Banana Ice Cream with Curry-Candied Cashews

Curry-Candied Cashews:

1 cup cashews (pieces & halves work fine)

3 Tbsp. brown sugar

1 tsp. curry powder

1 tsp. cumin

1 tsp. tumeric

1/4 tsp. cayenne pepper

Combine all ingredients in a medium saute pan and cook over medium heat until sugar begins to melt. Remove from heat and spread out over a piece of wax paper to cool. Set aside.

Banana Ice Cream Base:

2 over-ripe bananas

2 Tbsp. brown sugar

1 cup heavy cream

2-1/2 cups whole milk

3/4 cup sugar

1 Tbsp. corn syrup

3 egg yolks

Salt

1 tsp. pure vanilla extract

Slice bananas, sprinkle with brown sugar, and cook in 375 degree oven until the sugar is melted and bubbly, 10-15 minutes. Let cool, then puree in a blender or food processor. Set aside.

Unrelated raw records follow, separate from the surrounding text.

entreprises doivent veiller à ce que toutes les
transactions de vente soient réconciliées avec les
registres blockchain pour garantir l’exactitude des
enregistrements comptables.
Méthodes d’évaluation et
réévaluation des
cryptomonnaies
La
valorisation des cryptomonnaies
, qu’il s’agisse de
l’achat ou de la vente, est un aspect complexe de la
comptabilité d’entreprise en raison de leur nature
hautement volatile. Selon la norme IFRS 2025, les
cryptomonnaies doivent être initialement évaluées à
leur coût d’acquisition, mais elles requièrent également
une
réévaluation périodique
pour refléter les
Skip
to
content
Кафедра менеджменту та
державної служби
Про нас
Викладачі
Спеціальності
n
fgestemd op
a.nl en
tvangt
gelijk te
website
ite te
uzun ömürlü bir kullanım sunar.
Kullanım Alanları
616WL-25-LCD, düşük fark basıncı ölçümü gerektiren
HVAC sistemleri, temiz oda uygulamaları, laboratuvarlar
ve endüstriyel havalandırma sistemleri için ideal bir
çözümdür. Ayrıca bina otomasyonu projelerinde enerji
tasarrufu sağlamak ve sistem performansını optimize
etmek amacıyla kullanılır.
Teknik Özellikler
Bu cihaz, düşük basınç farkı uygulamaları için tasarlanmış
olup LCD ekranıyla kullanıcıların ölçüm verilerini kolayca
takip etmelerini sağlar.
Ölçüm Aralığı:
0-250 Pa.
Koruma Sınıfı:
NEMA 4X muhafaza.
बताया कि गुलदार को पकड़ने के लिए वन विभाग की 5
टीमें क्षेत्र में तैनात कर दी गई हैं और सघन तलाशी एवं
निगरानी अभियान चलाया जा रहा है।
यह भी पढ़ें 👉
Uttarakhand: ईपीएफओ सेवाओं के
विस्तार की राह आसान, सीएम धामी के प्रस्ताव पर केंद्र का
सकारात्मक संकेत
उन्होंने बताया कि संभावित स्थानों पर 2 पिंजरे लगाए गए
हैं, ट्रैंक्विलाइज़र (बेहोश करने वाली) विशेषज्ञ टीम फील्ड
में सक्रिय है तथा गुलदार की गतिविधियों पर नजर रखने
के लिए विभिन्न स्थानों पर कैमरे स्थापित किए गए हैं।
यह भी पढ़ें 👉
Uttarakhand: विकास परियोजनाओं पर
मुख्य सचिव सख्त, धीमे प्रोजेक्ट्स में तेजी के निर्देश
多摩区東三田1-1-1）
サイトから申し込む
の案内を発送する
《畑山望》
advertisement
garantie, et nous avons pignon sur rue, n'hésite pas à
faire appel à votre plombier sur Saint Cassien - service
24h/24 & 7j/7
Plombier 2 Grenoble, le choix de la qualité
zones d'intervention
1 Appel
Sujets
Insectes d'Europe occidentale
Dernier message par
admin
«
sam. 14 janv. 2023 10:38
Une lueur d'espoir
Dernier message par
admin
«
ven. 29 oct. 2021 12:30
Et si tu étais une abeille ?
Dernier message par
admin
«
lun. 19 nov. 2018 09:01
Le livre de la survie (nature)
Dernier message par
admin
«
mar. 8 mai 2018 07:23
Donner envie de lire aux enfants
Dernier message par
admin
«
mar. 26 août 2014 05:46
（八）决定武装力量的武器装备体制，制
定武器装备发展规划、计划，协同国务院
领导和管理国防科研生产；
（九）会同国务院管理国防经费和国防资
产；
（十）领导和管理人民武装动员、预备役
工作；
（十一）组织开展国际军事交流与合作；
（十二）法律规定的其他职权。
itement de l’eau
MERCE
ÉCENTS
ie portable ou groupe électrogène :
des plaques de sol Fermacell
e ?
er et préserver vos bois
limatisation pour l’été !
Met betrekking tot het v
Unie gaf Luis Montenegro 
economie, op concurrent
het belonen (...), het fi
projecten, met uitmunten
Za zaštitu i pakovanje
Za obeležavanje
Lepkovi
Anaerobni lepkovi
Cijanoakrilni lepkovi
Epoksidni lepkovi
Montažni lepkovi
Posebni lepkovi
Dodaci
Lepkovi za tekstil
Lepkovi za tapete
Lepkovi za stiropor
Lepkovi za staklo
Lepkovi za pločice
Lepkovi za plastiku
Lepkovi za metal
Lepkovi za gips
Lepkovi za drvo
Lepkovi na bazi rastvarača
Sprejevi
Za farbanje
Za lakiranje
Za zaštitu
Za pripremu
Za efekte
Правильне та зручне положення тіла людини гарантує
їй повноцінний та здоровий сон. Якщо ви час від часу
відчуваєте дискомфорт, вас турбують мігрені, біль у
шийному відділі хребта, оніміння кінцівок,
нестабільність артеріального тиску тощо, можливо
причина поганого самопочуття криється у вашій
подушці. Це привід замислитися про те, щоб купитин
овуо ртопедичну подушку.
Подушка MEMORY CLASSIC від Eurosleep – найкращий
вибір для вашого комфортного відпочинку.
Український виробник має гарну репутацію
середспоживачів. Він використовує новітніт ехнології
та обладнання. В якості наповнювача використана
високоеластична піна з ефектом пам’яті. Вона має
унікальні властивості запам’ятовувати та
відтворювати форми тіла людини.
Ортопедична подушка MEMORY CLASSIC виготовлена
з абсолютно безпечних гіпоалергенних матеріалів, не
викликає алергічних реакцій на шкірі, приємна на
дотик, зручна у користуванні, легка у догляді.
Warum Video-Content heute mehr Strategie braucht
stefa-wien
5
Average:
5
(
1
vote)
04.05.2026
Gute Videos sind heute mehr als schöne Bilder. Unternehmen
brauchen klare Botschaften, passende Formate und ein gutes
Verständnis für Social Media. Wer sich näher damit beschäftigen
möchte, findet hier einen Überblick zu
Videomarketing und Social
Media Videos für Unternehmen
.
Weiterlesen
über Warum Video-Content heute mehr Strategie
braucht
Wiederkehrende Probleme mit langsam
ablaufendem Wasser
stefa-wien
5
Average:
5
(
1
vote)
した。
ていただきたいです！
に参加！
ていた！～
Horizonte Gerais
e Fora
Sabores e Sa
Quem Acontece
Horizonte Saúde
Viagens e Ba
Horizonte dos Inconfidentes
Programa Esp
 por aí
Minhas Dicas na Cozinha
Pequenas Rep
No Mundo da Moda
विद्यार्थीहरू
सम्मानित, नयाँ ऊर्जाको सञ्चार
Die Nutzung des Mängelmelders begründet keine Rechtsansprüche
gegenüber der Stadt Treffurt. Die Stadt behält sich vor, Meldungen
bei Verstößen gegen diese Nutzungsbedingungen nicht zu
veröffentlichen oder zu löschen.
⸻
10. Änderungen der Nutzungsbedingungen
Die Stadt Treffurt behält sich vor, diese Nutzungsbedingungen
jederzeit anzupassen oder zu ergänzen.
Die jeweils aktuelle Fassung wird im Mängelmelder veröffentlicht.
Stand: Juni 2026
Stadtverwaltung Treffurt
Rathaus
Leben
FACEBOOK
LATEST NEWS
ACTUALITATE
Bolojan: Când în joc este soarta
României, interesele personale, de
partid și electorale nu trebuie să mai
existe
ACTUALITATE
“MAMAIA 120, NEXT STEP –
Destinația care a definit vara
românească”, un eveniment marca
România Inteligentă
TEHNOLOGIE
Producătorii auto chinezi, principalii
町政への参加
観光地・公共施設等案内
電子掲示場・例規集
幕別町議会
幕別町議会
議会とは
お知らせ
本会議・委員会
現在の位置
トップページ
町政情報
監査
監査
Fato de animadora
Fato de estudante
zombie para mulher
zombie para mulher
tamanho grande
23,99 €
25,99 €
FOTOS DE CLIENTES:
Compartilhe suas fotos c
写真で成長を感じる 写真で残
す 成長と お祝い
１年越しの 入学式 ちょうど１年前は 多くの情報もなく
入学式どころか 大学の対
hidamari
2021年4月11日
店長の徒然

Combine milk, cream, sugar, and corn syrup in a large saucepan over high heat. Bring to a boil and cook for 5 minutes. In a separate bowl, whisk together the egg yolks and salt. Remove cream mixture from heat and, whisking constantly, slowly add about one cup of the hot cream to the prepared egg yolks. Slowly add the tempered egg yolks back to the pot with the remaining cream mixture, stirring the whole time. Return to low heat and cook until slightly thickened (about 5 minutes), stirring often. Remove from heat and pour into a chilled bowl. Stir in the banana puree and vanilla extract. Cool completely and chill. Pour into canister of ice cream machine and churn according to manufacturer’s recommendations. When finished, layer base into freezer container with the curry-candied cashews, ending with a smattering of cashews. Freeze at least 4 hours in the coldest part of your freezer. Sprinkle with additional cashews when serving, if desired.